Yes and no. As we always say, it depends.
Depends on what?
- How old your website is and if it can handle mobile traffic
- If the content on your site is good or not
- Your budget
No matter your current situation, it’s in your best interests to avoid these huge mistakes we’ve seen over and over:
- Pointing any traffic to a landing page that was clearly not designed for mobile: it’s slow loading, poorly designed, a pain to use.
- Running an AdWords campaign that points directly to your homepage, without a clear funnel. This can actually devalue your ad.
- Not having a clear purpose and conversion point in mind. What is it that you actually want the user to do, and what value will they receive?
But first things first:
Why is it important that your landing page loads quickly on a mobile?
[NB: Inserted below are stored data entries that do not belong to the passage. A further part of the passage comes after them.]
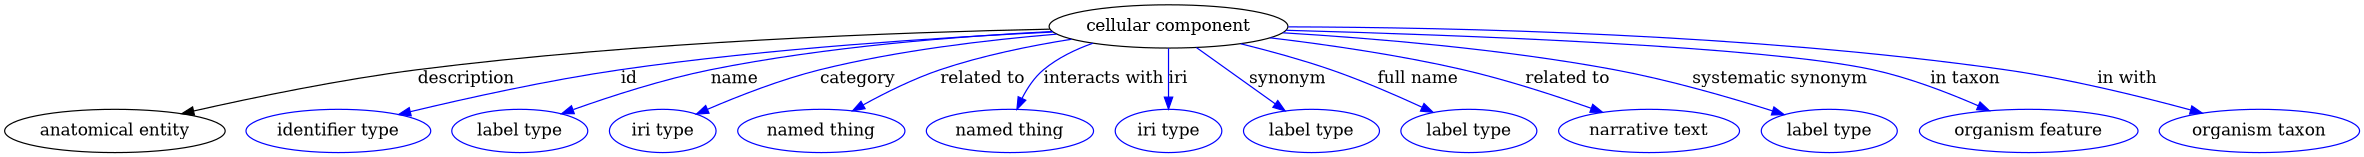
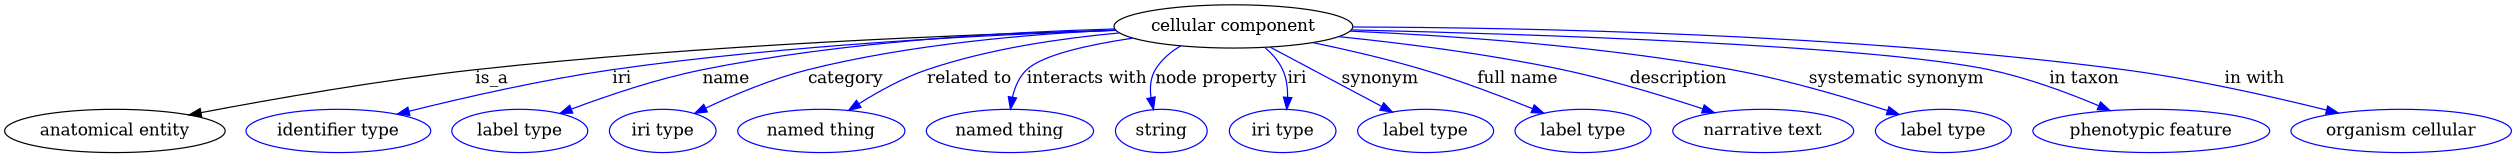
  digraph {
    node [color=blue]
    edge [color=blue style=solid]
    n1 [height=0.5 label="cellular component" width=2.1702 color=""]
    "anatomical entity" [height=0.5 width=1.9792 color=""]
    n3 [height=0.5 label="identifier type" width=1.652]
    n4 [height=0.5 label="label type" width=1.2425]
    n5 [height=0.5 label="iri type" width=0.9834]
    n6 [height=0.5 label="named thing" width=1.5019]
    n7 [height=0.5 label="named thing" width=1.5019]
+   n8 [height=0.5 label=string width=0.8403]
    n9 [height=0.5 label="iri type" width=0.9834]
    n10 [height=0.5 label="label type" width=1.2425]
    n11 [height=0.5 label="label type" width=1.2425]
    n12 [height=0.5 label="narrative text" width=1.5834]
    n13 [height=0.5 label="label type" width=1.2425]
-   n14 [height=0.5 label="organism feature" width=2.1155]
-   n15 [height=0.5 label="organism taxon" width=1.7978]
-   n1 -> "anatomical entity" [label=description color="" style=""]
-   n1 -> n3 [label=id]
+   n14 [height=0.5 label="phenotypic feature" width=2.1155]
+   n15 [height=0.5 label="organism cellular" width=1.7978]
+   n1 -> "anatomical entity" [label=is_a color="" style=""]
+   n1 -> n3 [label=iri]
    n1 -> n4 [label=name]
    n1 -> n5 [label=category]
    n1 -> n6 [label="related to"]
    n1 -> n7 [label="interacts with"]
+   n1 -> n8 [label="node property"]
    n1 -> n9 [label=iri]
    n1 -> n10 [label=synonym]
    n1 -> n11 [label="full name"]
-   n1 -> n12 [label="related to"]
+   n1 -> n12 [label=description]
    n1 -> n13 [label="systematic synonym"]
    n1 -> n14 [label="in taxon"]
    n1 -> n15 [label="in with"]
  }
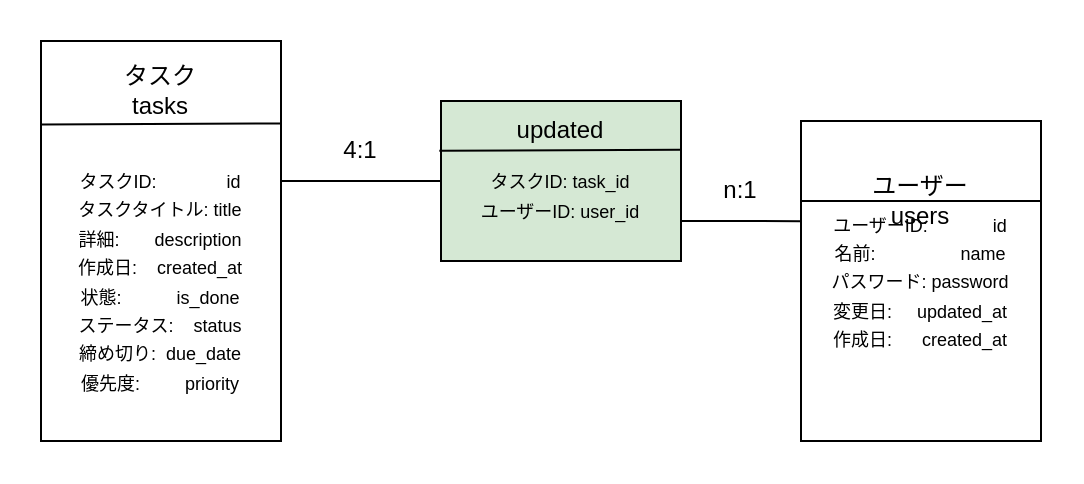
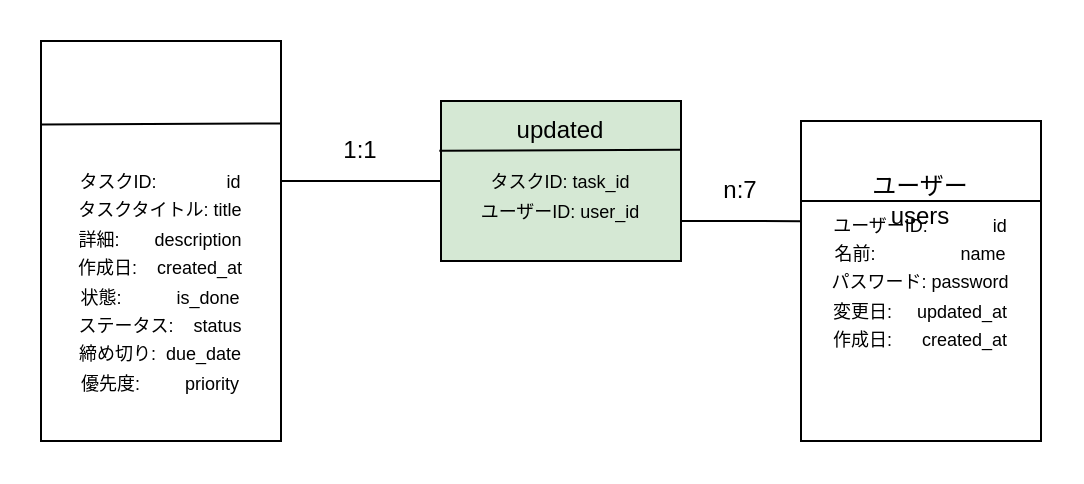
  <mxCell id="0" />
  <mxCell id="1" parent="0" />
  <mxCell id="2" value="" style="rounded=0;whiteSpace=wrap;html=1;fillColor=#FFFFFF;strokeColor=#000000;" parent="1" vertex="1"><mxGeometry x="20" y="20" width="120" height="200" as="geometry" /></mxCell>
  <mxCell id="3" value="" style="endArrow=none;html=1;entryX=0.998;entryY=0.206;entryDx=0;entryDy=0;entryPerimeter=0;exitX=0.003;exitY=0.209;exitDx=0;exitDy=0;exitPerimeter=0;strokeColor=#000000;" edge="1" parent="1" source="2" target="2"><mxGeometry width="50" height="50" relative="1" as="geometry"><mxPoint x="230" y="460" as="sourcePoint" /><mxPoint x="280" y="410" as="targetPoint" /></mxGeometry></mxCell>
- <mxCell id="4" value="&lt;font color=&quot;#000000&quot;&gt;タスク&lt;br&gt;tasks&lt;br&gt;&lt;/font&gt;" style="text;html=1;strokeColor=none;fillColor=none;align=center;verticalAlign=middle;whiteSpace=wrap;rounded=0;" vertex="1" parent="1"><mxGeometry x="35" y="30" width="90" height="30" as="geometry" /></mxCell>
  <mxCell id="5" value="&lt;font style=&quot;font-size: 9px&quot;&gt;タスクID:&amp;nbsp; &amp;nbsp; &amp;nbsp; &amp;nbsp; &amp;nbsp; &amp;nbsp; &amp;nbsp; id&lt;br&gt;タスクタイトル: title&lt;br&gt;詳細:&amp;nbsp; &amp;nbsp; &amp;nbsp; &amp;nbsp;description&lt;br&gt;作成日:&amp;nbsp; &amp;nbsp; created_at&lt;br&gt;状態:&amp;nbsp; &amp;nbsp; &amp;nbsp; &amp;nbsp; &amp;nbsp; &amp;nbsp;is_done&lt;br&gt;ステータス:&amp;nbsp; &amp;nbsp; status&lt;br&gt;締め切り:&amp;nbsp; due_date&lt;br&gt;優先度:&amp;nbsp; &amp;nbsp; &amp;nbsp; &amp;nbsp; &amp;nbsp;priority&lt;/font&gt;" style="text;html=1;strokeColor=none;fillColor=none;align=center;verticalAlign=middle;whiteSpace=wrap;rounded=0;fontColor=#000000;" vertex="1" parent="1"><mxGeometry x="20" y="70" width="120" height="140" as="geometry" /></mxCell>
  <mxCell id="6" value="&lt;font style=&quot;font-size: 9px&quot;&gt;&lt;br&gt;タスクID: task_id&lt;br&gt;ユーザーID: user_id&lt;/font&gt;" style="rounded=0;whiteSpace=wrap;html=1;fontColor=#000000;strokeColor=#000000;fillColor=#d5e8d4;" vertex="1" parent="1"><mxGeometry x="220" y="50" width="120" height="80" as="geometry" /></mxCell>
  <mxCell id="7" value="" style="endArrow=none;html=1;fontColor=#000000;strokeColor=#000000;entryX=0.998;entryY=0.304;entryDx=0;entryDy=0;entryPerimeter=0;exitX=-0.007;exitY=0.311;exitDx=0;exitDy=0;exitPerimeter=0;" edge="1" parent="1" source="6" target="6"><mxGeometry width="50" height="50" relative="1" as="geometry"><mxPoint x="230" y="400" as="sourcePoint" /><mxPoint x="280" y="350" as="targetPoint" /></mxGeometry></mxCell>
  <mxCell id="8" value="updated" style="text;html=1;strokeColor=none;fillColor=none;align=center;verticalAlign=middle;whiteSpace=wrap;rounded=0;fontColor=#000000;" vertex="1" parent="1"><mxGeometry x="250" y="50" width="60" height="30" as="geometry" /></mxCell>
  <mxCell id="9" value="" style="endArrow=none;html=1;fontColor=#000000;strokeColor=#000000;entryX=0;entryY=0.5;entryDx=0;entryDy=0;" edge="1" parent="1" target="6"><mxGeometry width="50" height="50" relative="1" as="geometry"><mxPoint x="140" y="90" as="sourcePoint" /><mxPoint x="280" y="340" as="targetPoint" /></mxGeometry></mxCell>
- <mxCell id="10" value="4:1" style="text;html=1;strokeColor=none;fillColor=none;align=center;verticalAlign=middle;whiteSpace=wrap;rounded=0;fontColor=#000000;" vertex="1" parent="1"><mxGeometry x="150" y="60" width="60" height="30" as="geometry" /></mxCell>
+ <mxCell id="10" value="1:1" style="text;html=1;strokeColor=none;fillColor=none;align=center;verticalAlign=middle;whiteSpace=wrap;rounded=0;fontColor=#000000;" vertex="1" parent="1"><mxGeometry x="150" y="60" width="60" height="30" as="geometry" /></mxCell>
  <mxCell id="11" value="&lt;font style=&quot;font-size: 9px&quot;&gt;ユーザーID:&amp;nbsp; &amp;nbsp; &amp;nbsp; &amp;nbsp; &amp;nbsp; &amp;nbsp; &amp;nbsp;id&lt;br&gt;名前:&amp;nbsp; &amp;nbsp; &amp;nbsp; &amp;nbsp; &amp;nbsp; &amp;nbsp; &amp;nbsp; &amp;nbsp; &amp;nbsp;name&lt;br&gt;パスワード: password&lt;br&gt;変更日:&amp;nbsp; &amp;nbsp; &amp;nbsp;updated_at&lt;br&gt;作成日:&amp;nbsp; &amp;nbsp; &amp;nbsp; created_at&lt;br&gt;&lt;/font&gt;" style="rounded=0;whiteSpace=wrap;html=1;fontColor=#000000;strokeColor=#000000;fillColor=#FFFFFF;" vertex="1" parent="1"><mxGeometry x="400" y="60" width="120" height="160" as="geometry" /></mxCell>
  <mxCell id="12" value="" style="endArrow=none;html=1;fontColor=#000000;strokeColor=#000000;exitX=0;exitY=0.25;exitDx=0;exitDy=0;entryX=1;entryY=0.25;entryDx=0;entryDy=0;" edge="1" parent="1" source="11" target="11"><mxGeometry width="50" height="50" relative="1" as="geometry"><mxPoint x="240" y="350" as="sourcePoint" /><mxPoint x="290" y="300" as="targetPoint" /></mxGeometry></mxCell>
  <mxCell id="13" value="ユーザー&lt;br&gt;users" style="text;html=1;strokeColor=none;fillColor=none;align=center;verticalAlign=middle;whiteSpace=wrap;rounded=0;fontColor=#000000;" vertex="1" parent="1"><mxGeometry x="410" y="85" width="100" height="30" as="geometry" /></mxCell>
  <mxCell id="14" value="" style="endArrow=none;html=1;fontSize=9;fontColor=#000000;strokeColor=#000000;entryX=0;entryY=0.313;entryDx=0;entryDy=0;entryPerimeter=0;exitX=1;exitY=0.75;exitDx=0;exitDy=0;" edge="1" parent="1" source="6" target="11"><mxGeometry width="50" height="50" relative="1" as="geometry"><mxPoint x="240" y="310" as="sourcePoint" /><mxPoint x="290" y="260" as="targetPoint" /></mxGeometry></mxCell>
- <mxCell id="15" value="&lt;span style=&quot;font-size: 12px&quot;&gt;n:1&lt;/span&gt;" style="text;html=1;strokeColor=none;fillColor=none;align=center;verticalAlign=middle;whiteSpace=wrap;rounded=0;fontSize=9;fontColor=#000000;" vertex="1" parent="1"><mxGeometry x="340" y="80" width="60" height="30" as="geometry" /></mxCell>
+ <mxCell id="15" value="&lt;span style=&quot;font-size: 12px&quot;&gt;n:7&lt;/span&gt;" style="text;html=1;strokeColor=none;fillColor=none;align=center;verticalAlign=middle;whiteSpace=wrap;rounded=0;fontSize=9;fontColor=#000000;" vertex="1" parent="1"><mxGeometry x="340" y="80" width="60" height="30" as="geometry" /></mxCell>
We’ve said it before, and we’ll say it again:
Everyone is on mobile
If your hope is for traffic to go to your landing page from a Facebook ad for example, that user is most likely on their phone.
Mobile users are very different to desktop users. Mobile users don’t have much time, at least they don’t think they do. They’re consuming content much faster than desktop users and they want answers, downloads, free things, THRILLS, immediately.
If they have spent the time to click through to your landing page, it better be ready to capture their attention and get them to convert.
The money question
If you’ve already got a website, you may not want to go elsewhere to build a landing page or two.
We get it, money is tight these days.
Think about this:
The cost of creating a landing page may bump up the campaign cost, but it may also decrease your ROI, which would make it worth creating the page.
You can also do split testing, to see which landing page is most effective, driving your dollar further.
The focus for a landing page should always be about the return, never the cost, because the whole point of creating one in the first place is to improve on your current situation whatever it may be.